▸ DATA SHOWN:
--

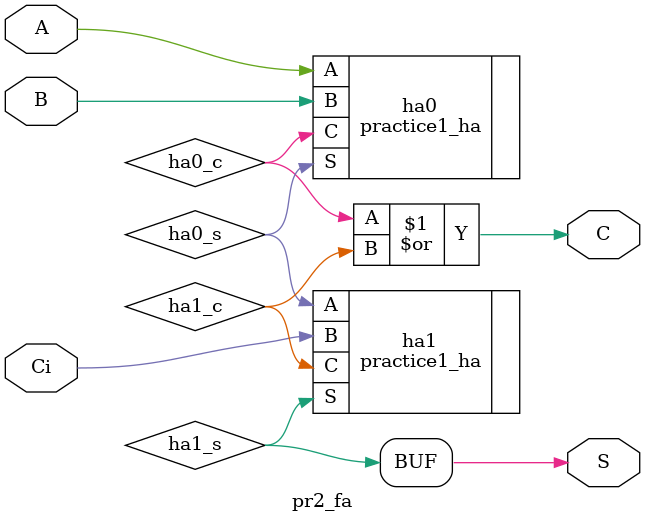
<source format=v>
`timescale 1ns / 1ps


module pr2_fa(
    input A,
    input B,
    input Ci,
    output S,
    output C
    );
    
    wire ha0_s, ha0_c;
    wire ha1_s, ha1_c;
    
    assign S = ha1_s;
    assign C = ha0_c | ha1_c;
    
    practice1_ha ha0( .A(A), .B(B), .S(ha0_s), .C(ha0_c) );
    practice1_ha ha1( .A(ha0_s), .B(Ci), .S(ha1_s), .C(ha1_c) );
    
    
endmodule

</source>
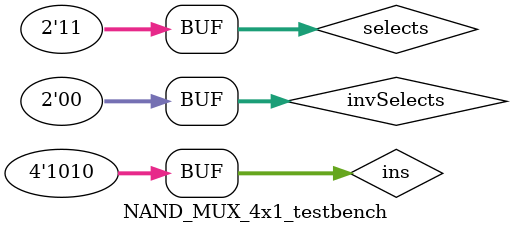
<source format=sv>

module NAND_MUX_4x1(out, select, invSelect, in);
	output out;
	input [1:0] select, invSelect;
	input [3:0] in;
	wire three, two, one, zero;
	
	nand zeroNand(zero, in[0], invSelect[1], invSelect[0]);
	nand oneNand(one, in[1], invSelect[1], select[0]);
	nand twoNand(two, in[2], select[1], invSelect[0]);
	nand threeNand(three, in[3], select[1], select[0]);

	nand sumNand(out, three, two, one, zero);
endmodule

module NAND_MUX_4x1_testbench;
	wire out;
	reg [1:0] selects;
	wire [1:0] invSelects;
	reg [3:0] ins;
	assign invSelects = ~selects;
	NAND_MUX_4x1 dut(.out, .select(selects), .invSelect(invSelects), .in(ins));
	
	initial begin
	selects[1:0] = 2'b00;
	ins[3:0] = 4'b0101;
	#200;
	selects[1:0] = 2'b01;
	#200;
	selects[1:0] = 2'b10;
	#200;
	selects[1:0] = 2'b11;
	#200;
	ins[3:0] = 4'b1010;
	#200;
	end
endmodule

</source>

--

▸ DESCRIPTION OF THE TASK: An exact copy is needed of the lines running from the one containing "assign C = ha0_c | ha1_c;" through the last line of the material, and of no others; pictures stay out.

▸ TASK ANSWER:
    assign C = ha0_c | ha1_c;
    
    practice1_ha ha0( .A(A), .B(B), .S(ha0_s), .C(ha0_c) );
    practice1_ha ha1( .A(ha0_s), .B(Ci), .S(ha1_s), .C(ha1_c) );
    
    
endmodule

</source>
<source format=sv>

module NAND_MUX_4x1(out, select, invSelect, in);
	output out;
	input [1:0] select, invSelect;
	input [3:0] in;
	wire three, two, one, zero;
	
	nand zeroNand(zero, in[0], invSelect[1], invSelect[0]);
	nand oneNand(one, in[1], invSelect[1], select[0]);
	nand twoNand(two, in[2], select[1], invSelect[0]);
	nand threeNand(three, in[3], select[1], select[0]);

	nand sumNand(out, three, two, one, zero);
endmodule

module NAND_MUX_4x1_testbench;
	wire out;
	reg [1:0] selects;
	wire [1:0] invSelects;
	reg [3:0] ins;
	assign invSelects = ~selects;
	NAND_MUX_4x1 dut(.out, .select(selects), .invSelect(invSelects), .in(ins));
	
	initial begin
	selects[1:0] = 2'b00;
	ins[3:0] = 4'b0101;
	#200;
	selects[1:0] = 2'b01;
	#200;
	selects[1:0] = 2'b10;
	#200;
	selects[1:0] = 2'b11;
	#200;
	ins[3:0] = 4'b1010;
	#200;
	end
endmodule

</source>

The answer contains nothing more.